Mass Adoption of EVs: A Massive Undertaking

The year 2021 may well go down in history as the year in which electric vehicles (EVs) transitioned from a small niche of the global automotive and transportation industry to the widely accepted, mainstream path forward for powering mobile machines of all sizes. There is no shortage of hype around new electric passenger vehicle models, and public announcements by major OEMs to transition their vehicle offerings to all-electric over the next 10-15 years seem to be happening on a weekly basis. Medium- and heavy-duty vehicles are beginning to be electrified, too; Faith Technologies is working with PACCAR and its customers to support the rollout of all-electric Peterbilt and Kenworth trucks. Even vocational vehicles used in industries like construction are starting to be electrified.

What are the implications of an EV future from an energy standpoint? Experts agree that the U.S. power grid is not currently equipped to support mass adoption of EVs.
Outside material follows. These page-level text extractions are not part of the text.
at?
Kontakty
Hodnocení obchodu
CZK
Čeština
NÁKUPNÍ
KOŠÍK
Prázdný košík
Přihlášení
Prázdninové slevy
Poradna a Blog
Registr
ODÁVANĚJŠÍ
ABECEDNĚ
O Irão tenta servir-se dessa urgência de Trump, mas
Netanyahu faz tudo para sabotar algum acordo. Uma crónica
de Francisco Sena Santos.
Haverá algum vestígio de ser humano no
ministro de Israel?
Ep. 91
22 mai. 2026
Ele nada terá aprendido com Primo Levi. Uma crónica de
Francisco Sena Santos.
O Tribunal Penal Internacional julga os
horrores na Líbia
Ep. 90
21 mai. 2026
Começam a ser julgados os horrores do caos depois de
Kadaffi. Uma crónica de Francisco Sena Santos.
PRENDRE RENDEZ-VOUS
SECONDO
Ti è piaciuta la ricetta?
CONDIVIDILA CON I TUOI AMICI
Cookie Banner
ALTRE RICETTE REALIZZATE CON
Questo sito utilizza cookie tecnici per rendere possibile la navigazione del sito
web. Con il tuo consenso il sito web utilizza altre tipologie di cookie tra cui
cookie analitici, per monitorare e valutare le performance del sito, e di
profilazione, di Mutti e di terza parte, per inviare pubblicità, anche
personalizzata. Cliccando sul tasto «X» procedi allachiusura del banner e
Improving electrical infrastructure to support privately-owned passenger EVs is perhaps the easiest problem to solve for a few reasons:

  • Batteries in light duty EVs are relatively small
  • Private passenger vehicle use is low mileage
  • With the exception of recharging during longer road trips, available time to recharge is high

These factors make the charging requirements for passenger vehicles, both in total electricity required and the rate of consumption (demand) manageable at scale. Low infrastructure requirements for slower speed private and home charging along with continued investments in public charging stations will provide a fairly seamless transition to EVs for most consumers.

But what about commercial vehicles? Unlike personal vehicles, commercial vehicles are characterized by frequent and multi-shift use, heavy loads and short dwell times between scheduled routes, which can all contribute significantly to the electric infrastructure requirements to recharge electrified fleets.
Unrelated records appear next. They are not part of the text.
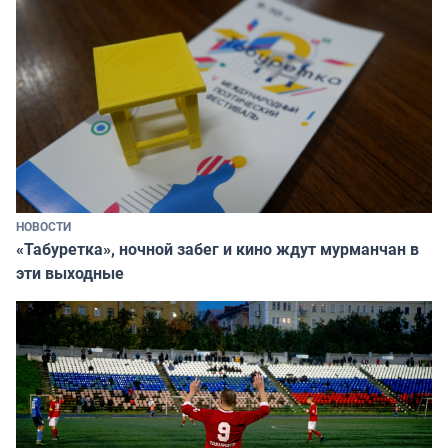
НОВОСТИ
«Табуретка», ночной забег и кино ждут мурманчан в
эти выходные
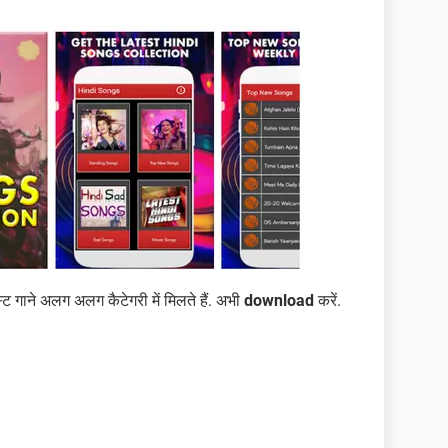
्ट गाने अलग अलग कैटेगरी में मिलते हैं. अभी
download
करें.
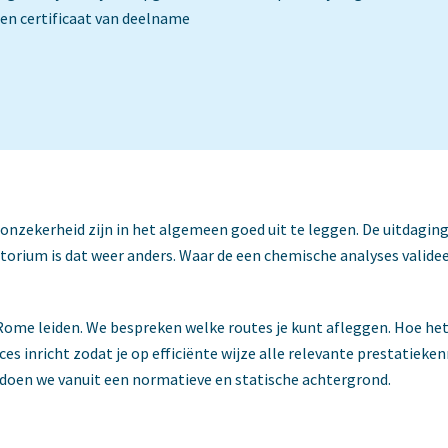
een certificaat van deelname
onzekerheid zijn in het algemeen goed uit te leggen. De uitdaging
torium is dat weer anders. Waar de een chemische analyses validee
 Rome leiden. We bespreken welke routes je kunt afleggen. Hoe het
oces inricht zodat je op efficiënte wijze alle relevante prestatie
doen we vanuit een normatieve en statische achtergrond.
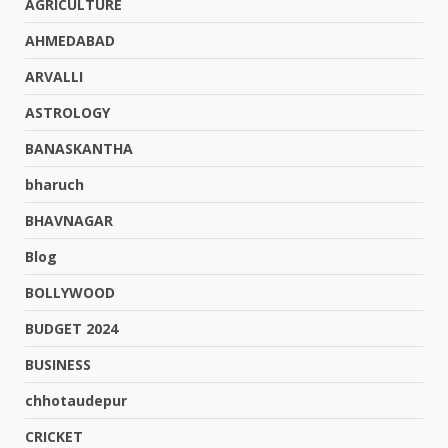
AGRICULTURE
AHMEDABAD
ARVALLI
ASTROLOGY
BANASKANTHA
bharuch
BHAVNAGAR
Blog
BOLLYWOOD
BUDGET 2024
BUSINESS
chhotaudepur
CRICKET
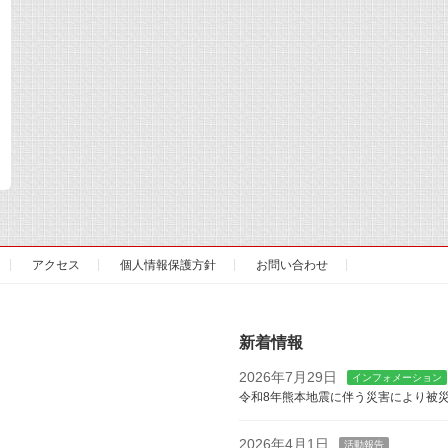
アクセス
個人情報保護方針
お問い合わせ
新着情報
2026年7月29日
インフォメーション
令和8年熊本地震に伴う災害により被
2026年4月1日
活動報告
For commercial fleets evaluating the shift to EVs, here are some critical questions to consider:

  • What applications or duty cycles can be made more efficient and/or more cost-effective by using an EV instead of a combustion engine?
  • What vehicles available now and in the future will meet duty cycle requirements of current and future routes?
  • What is the battery size of the vehicle(s) being considered, and what range does that battery size provide the vehicle with?
  • Based on battery size and vehicle range, how quickly and how frequently will vehicles need to be recharged to meet operational requirements?
  • After adding up the total power consumption and demand requirements for recharging the fleet, how will the power be provided to the facility and distributed to charging locations?
  • How will the cost, availability and reliability of electricity be managed and optimized?

The electrification of commercial fleets is no small undertaking. Indeed, mass adoption of EVs for commercial use will be one of the preeminent global energy challenges of the next decade. While increased government action, investment and advocacy by various industry groups will help, commercial fleets of all sizes need to take more active ownership over the procurement, production and management of energy in various forms if they are to remain competitive in the electric age of transportation.